Come sappiamo, la rimozione del
leader libico Gheddafi ha fatto precipitare la Libia nella situazione
attuale. Si trattò di una vera guerra combattuta con mezzi di gran lunga superiori a quelli messi in campo attualmente contro Isis. Sconcertante che nonostante sia equanimamente riconosciuto che quell'intervento fu un errore, oggi si replichino i raid aerei mantenendo la stessa strategia politica.
di Patrizio Ricci
Nel 2011, i governi della coalizione anti-Gheddafi, per avere 'mani libere', hanno mentito alle proprie comunità nazionali ed hanno condotto una guerra di aggressione vietata dalle singole costituzioni nazionali. Poi, dopo aver devastato la Libia con l'aiuto di una miriade di gruppi armati (molti fortemente caratterizzati dal fondamentalismo islamico), hanno lasciato che questi se la dividessero, riconoscendo i loro rappresentanti non eletti, 'legittimi rappresentanti del popolo libico'.
La devastazione e le violenze nel paese sono continuate per anni fino all'apparizione dei militanti dello Stato Islamico (Isis). Fino ad allora, la Comunità internazionale è rimasta in silenzio, lasciando il paese nel caos più totale, in balìa di 1700 bande armate che se dividevano il potere.
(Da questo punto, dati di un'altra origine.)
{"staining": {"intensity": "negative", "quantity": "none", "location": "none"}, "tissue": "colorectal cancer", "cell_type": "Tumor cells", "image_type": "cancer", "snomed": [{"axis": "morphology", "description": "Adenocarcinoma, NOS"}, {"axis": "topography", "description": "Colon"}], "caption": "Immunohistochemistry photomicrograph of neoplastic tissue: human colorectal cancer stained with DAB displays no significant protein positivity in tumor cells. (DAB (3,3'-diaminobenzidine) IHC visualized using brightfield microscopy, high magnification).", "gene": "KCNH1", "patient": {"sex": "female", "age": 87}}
Poi, nel 2014, quando il generale Khalifa Belqasim Haftar, sostenendo il governo di Tobruk ha dato il via all'operazione 'Dignità' che mirava a cacciare al Qaeda e le milizie islamiste da Tripoli (sostenuto dal Qatar e dalla Turchia e guidato dai 'Fratelli Musulmani'), non solo si è rifiutata di fornire un qualsiasi aiuto ma ha fatto sapere che le due parti dovevano 'mettersi daccordo'.
La verità è che la situazione era imbarazzante: gli stessi attori della coalizione anti-Gheddafi erano impegnati a replicare una nuova 'impresa' in Siria, perciò non potevano inimicarsi gli amici libici che fornivano armi e uomini. Del resto, i 1.700 messaggi di posta elettronica trapelati della Clinton hanno dimostrato chiaramente come i fatti di Libia e quelli di Siria siano strettamente connessi ed interdipendenti.
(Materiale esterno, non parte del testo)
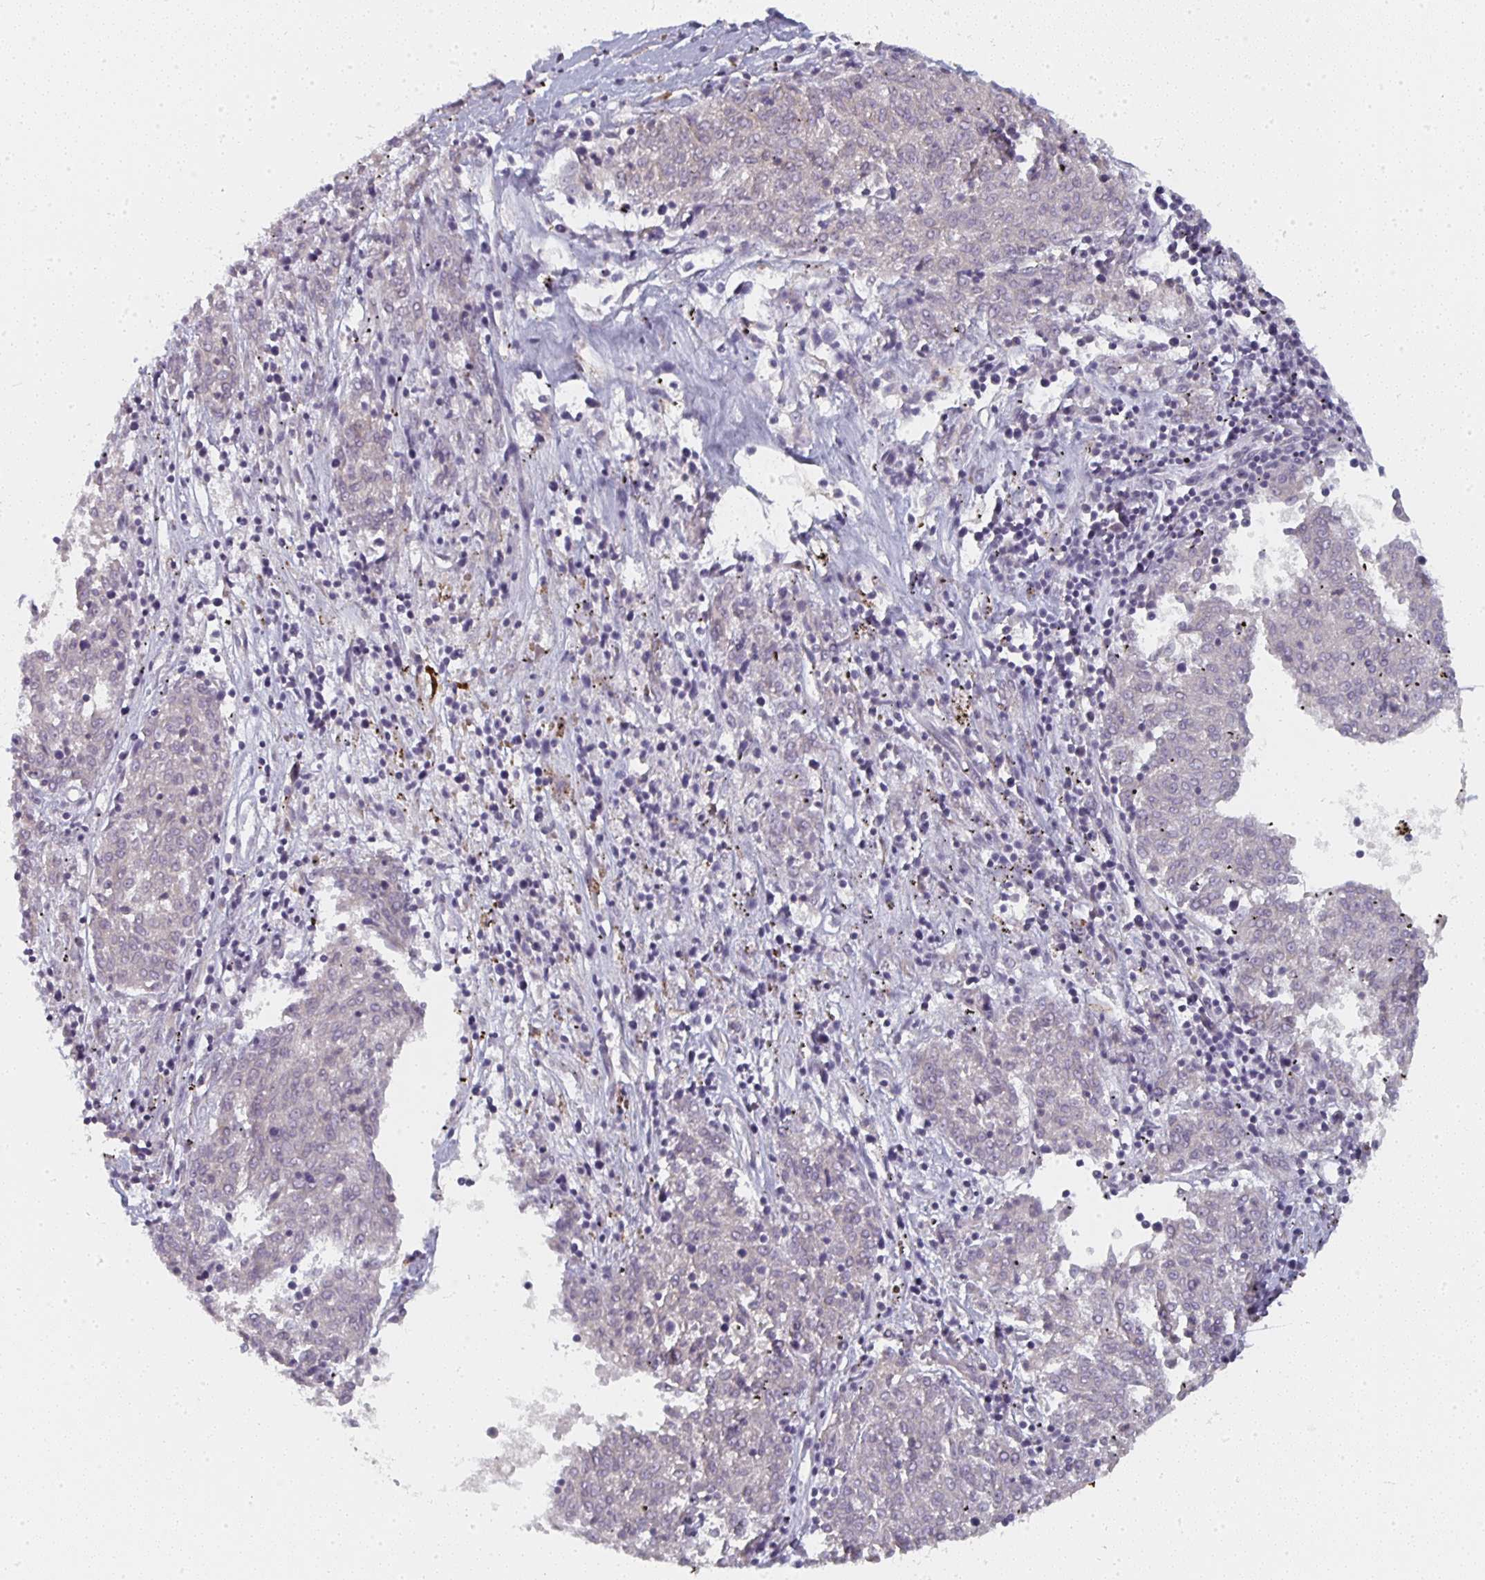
{"staining": {"intensity": "negative", "quantity": "none", "location": "none"}, "tissue": "melanoma", "cell_type": "Tumor cells", "image_type": "cancer", "snomed": [{"axis": "morphology", "description": "Malignant melanoma, NOS"}, {"axis": "topography", "description": "Skin"}], "caption": "A micrograph of melanoma stained for a protein exhibits no brown staining in tumor cells. (DAB immunohistochemistry (IHC) with hematoxylin counter stain).", "gene": "CTHRC1", "patient": {"sex": "female", "age": 72}}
Di conseguenza, l'Isis, che ha la stessa matrice ideologica delle milizie islamiste (ma che si distingue da esse solo nella retorica dei media), si è sviluppata in Libia a seguito della politica di chi da anni usa il fondamentalismo islamico per rovesciare o destabilizzare quegli stati che non sono soddisfano le proprie finalità politiche.
Alla fine, il 17 di dicembre 2015, le forti pressioni esercitate dall'Onu e dalla Comunità Internazionale hanno prevalso. A Tripoli si è dato vita ad un governo di unità nazionale guidato da Fayez al Sarraj. Lo scopo principale degli sponsor del governo di al Serraj è che il controllo della Libyan Investment Authority, della National Oil Corporation e della Banca centrale libica, sia in mani amiche. Occorreva, inoltre, che un governo legittimato dall'Onu richiedesse l'intervento militare USA contro l'Isis insediatosi nelle città costiere di Derna e di Sirte.
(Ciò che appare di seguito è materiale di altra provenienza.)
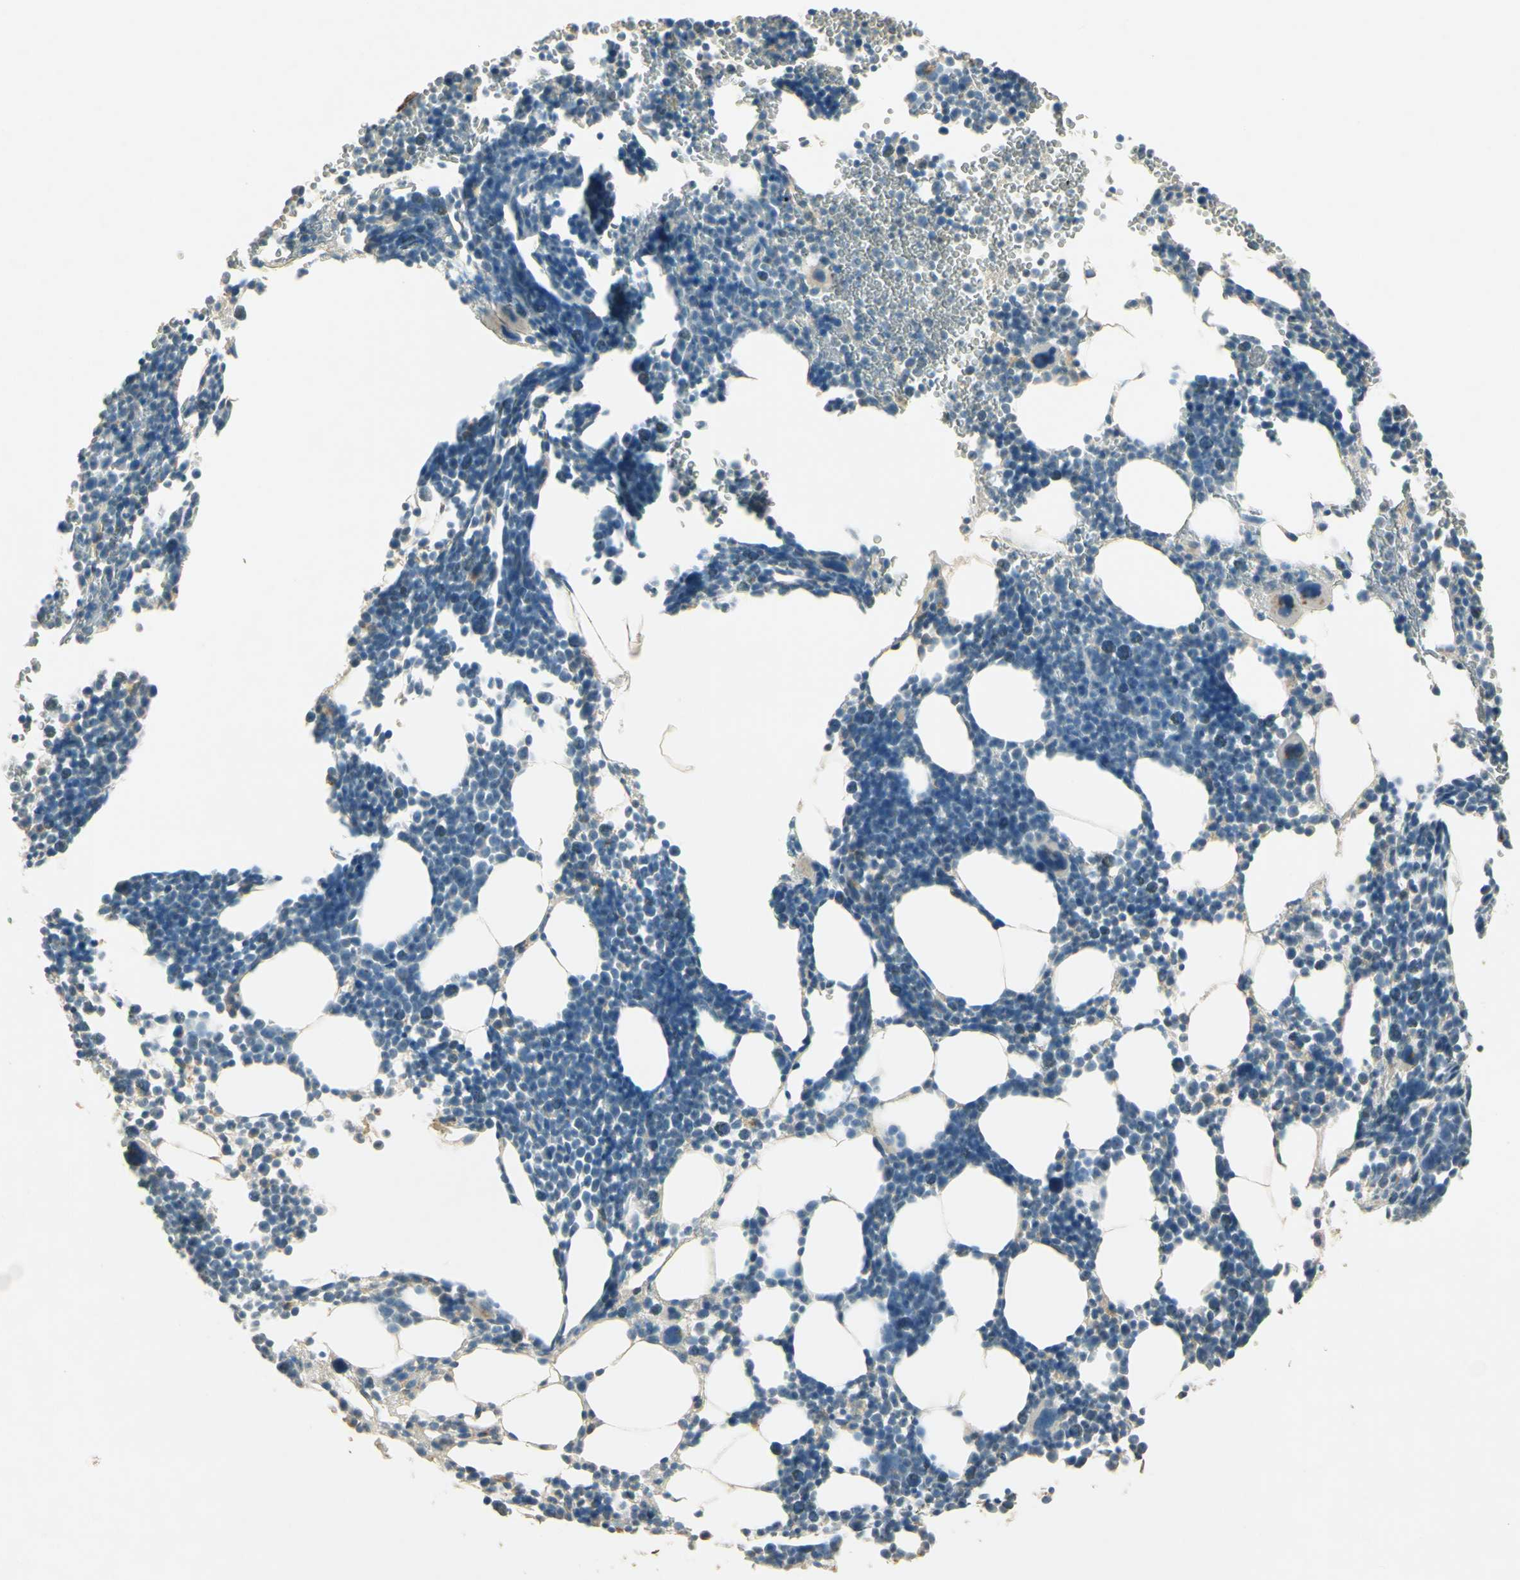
{"staining": {"intensity": "weak", "quantity": "<25%", "location": "cytoplasmic/membranous"}, "tissue": "bone marrow", "cell_type": "Hematopoietic cells", "image_type": "normal", "snomed": [{"axis": "morphology", "description": "Normal tissue, NOS"}, {"axis": "topography", "description": "Bone marrow"}], "caption": "Immunohistochemical staining of unremarkable human bone marrow demonstrates no significant expression in hematopoietic cells. The staining is performed using DAB brown chromogen with nuclei counter-stained in using hematoxylin.", "gene": "UXS1", "patient": {"sex": "female", "age": 68}}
La soluzione però scontenta tutti: è ritenuta illegittima sia dalle autorità di Tripoli che da quelle di Tobruk. Serraj è così inviso a tutti che dalla Tunisia, è dovuto arrivare via mare. Attualmente il governo si trova nella base navale di Tripoli, strettamente protetto da forze speciali occidentali e milizie amiche. A Mr. Serraj ed al nuovo parlamento non è consentito uscire dalla base di Abusita e a Tripoli chi lo sostiene rischia l'arresto.
Difficile ipotizzare un'evoluzione positiva della situazione libica: attualmente la Comunità Internazionale, per rimediare ai vecchi bombardamenti non trova di meglio che farne dei nuovi. Questi dureranno 30 giorni ma 'se occorre', verranno prolungati. Da parte sua, l'Italia, ha già concesso le sue basi per sferrare gli attacchi. Sconcerta che a differenza della Siria, non si parla di vittime o di corridoi umanitari: dalla caduta di Gheddafi ogni problema 'umanitario' è cessato e le bombe tornano ad essere 'di precisione' e risolvono tutto.